(Task goal)
Report each line of the data below in which "lateral" appears.

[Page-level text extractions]
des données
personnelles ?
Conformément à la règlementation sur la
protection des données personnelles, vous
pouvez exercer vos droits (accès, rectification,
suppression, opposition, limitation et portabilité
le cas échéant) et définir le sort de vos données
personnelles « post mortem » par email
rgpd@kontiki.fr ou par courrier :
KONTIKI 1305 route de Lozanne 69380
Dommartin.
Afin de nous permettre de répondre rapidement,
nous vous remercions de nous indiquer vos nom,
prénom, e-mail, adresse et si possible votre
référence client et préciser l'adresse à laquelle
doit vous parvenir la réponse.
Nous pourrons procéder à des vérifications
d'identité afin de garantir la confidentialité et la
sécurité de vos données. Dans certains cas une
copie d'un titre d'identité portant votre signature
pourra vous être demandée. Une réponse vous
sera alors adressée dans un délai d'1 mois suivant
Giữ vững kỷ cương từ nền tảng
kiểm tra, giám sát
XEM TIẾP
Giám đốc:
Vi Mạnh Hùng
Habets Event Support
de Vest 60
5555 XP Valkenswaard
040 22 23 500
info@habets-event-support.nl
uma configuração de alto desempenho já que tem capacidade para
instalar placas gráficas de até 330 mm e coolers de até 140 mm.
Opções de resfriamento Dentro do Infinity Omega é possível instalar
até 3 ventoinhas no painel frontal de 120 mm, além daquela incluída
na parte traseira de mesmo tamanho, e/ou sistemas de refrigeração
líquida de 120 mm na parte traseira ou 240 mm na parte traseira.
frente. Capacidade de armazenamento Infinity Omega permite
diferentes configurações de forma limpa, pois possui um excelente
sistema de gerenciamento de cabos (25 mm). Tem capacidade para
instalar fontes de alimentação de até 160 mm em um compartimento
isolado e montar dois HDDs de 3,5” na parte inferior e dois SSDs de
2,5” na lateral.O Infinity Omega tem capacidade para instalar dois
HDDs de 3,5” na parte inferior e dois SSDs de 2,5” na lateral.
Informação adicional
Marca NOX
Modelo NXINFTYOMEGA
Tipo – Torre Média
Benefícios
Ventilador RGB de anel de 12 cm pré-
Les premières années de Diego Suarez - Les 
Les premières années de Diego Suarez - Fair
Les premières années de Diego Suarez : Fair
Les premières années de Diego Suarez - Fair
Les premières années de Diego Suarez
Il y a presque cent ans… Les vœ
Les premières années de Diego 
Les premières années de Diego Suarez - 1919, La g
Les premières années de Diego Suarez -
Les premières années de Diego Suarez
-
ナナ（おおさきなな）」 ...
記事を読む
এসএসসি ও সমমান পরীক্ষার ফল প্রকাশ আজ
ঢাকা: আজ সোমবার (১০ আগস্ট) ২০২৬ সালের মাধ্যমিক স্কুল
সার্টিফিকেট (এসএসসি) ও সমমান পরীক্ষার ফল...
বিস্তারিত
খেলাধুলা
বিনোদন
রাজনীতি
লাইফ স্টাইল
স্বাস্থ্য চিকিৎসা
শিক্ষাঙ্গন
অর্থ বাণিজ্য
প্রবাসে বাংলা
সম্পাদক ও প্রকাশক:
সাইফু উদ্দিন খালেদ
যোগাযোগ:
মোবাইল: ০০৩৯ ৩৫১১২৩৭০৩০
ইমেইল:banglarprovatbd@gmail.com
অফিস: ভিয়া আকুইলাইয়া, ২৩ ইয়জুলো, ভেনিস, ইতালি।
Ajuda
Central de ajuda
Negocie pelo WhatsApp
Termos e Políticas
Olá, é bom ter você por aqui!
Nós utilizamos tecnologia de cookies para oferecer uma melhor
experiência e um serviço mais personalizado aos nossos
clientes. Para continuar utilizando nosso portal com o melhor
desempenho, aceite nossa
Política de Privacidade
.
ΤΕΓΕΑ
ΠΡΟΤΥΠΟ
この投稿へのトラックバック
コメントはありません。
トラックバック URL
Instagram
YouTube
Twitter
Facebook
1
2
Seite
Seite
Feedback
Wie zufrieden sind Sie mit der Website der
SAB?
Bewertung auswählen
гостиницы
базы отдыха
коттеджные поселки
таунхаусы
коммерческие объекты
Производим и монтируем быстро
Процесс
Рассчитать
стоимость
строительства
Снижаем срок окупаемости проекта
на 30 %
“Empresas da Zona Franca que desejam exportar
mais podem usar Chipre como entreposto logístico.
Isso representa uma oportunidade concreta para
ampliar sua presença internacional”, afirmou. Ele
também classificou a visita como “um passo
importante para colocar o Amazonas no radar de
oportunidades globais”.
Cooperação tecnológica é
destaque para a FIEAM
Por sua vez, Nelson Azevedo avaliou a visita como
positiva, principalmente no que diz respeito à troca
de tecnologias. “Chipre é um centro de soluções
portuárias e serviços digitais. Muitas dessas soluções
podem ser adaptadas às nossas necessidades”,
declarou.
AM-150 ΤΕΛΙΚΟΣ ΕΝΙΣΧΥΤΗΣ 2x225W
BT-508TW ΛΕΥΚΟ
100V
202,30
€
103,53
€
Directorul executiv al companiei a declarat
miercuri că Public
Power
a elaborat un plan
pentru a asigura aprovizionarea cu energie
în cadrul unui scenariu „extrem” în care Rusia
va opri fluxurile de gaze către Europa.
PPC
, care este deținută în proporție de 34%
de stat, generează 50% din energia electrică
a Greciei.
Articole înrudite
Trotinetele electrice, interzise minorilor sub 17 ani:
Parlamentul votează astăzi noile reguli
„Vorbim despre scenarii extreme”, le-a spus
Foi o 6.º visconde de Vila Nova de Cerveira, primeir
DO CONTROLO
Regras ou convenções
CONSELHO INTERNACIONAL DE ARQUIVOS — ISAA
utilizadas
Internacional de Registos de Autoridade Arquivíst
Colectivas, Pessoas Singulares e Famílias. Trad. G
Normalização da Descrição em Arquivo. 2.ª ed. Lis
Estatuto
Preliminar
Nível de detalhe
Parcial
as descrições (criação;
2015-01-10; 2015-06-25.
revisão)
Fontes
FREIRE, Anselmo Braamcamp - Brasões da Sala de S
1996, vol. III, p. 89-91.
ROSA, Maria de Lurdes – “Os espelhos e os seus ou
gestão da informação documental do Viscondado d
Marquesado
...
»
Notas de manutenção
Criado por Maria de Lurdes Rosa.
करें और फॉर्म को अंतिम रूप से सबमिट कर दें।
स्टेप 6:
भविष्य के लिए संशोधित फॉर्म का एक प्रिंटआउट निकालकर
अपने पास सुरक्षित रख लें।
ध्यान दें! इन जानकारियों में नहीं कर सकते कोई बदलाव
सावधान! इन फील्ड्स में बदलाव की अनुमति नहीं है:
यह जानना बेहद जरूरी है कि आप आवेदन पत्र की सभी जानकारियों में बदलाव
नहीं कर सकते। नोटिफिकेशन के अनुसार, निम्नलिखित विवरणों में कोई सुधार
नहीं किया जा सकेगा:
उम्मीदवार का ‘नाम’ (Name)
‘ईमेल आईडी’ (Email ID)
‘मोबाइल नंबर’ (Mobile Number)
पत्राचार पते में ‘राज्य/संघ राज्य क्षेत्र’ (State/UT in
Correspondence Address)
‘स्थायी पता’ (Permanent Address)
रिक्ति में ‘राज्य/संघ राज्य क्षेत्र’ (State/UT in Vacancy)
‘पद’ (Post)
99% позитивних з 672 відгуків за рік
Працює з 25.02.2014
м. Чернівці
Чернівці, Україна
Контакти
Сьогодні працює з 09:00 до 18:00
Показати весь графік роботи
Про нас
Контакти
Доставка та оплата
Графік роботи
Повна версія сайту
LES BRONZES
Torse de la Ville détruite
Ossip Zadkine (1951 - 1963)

(Problem solution)
2,5” na lateral.O Infinity Omega tem capacidade para instalar dois
HDDs de 3,5” na parte inferior e dois SSDs de 2,5” na lateral.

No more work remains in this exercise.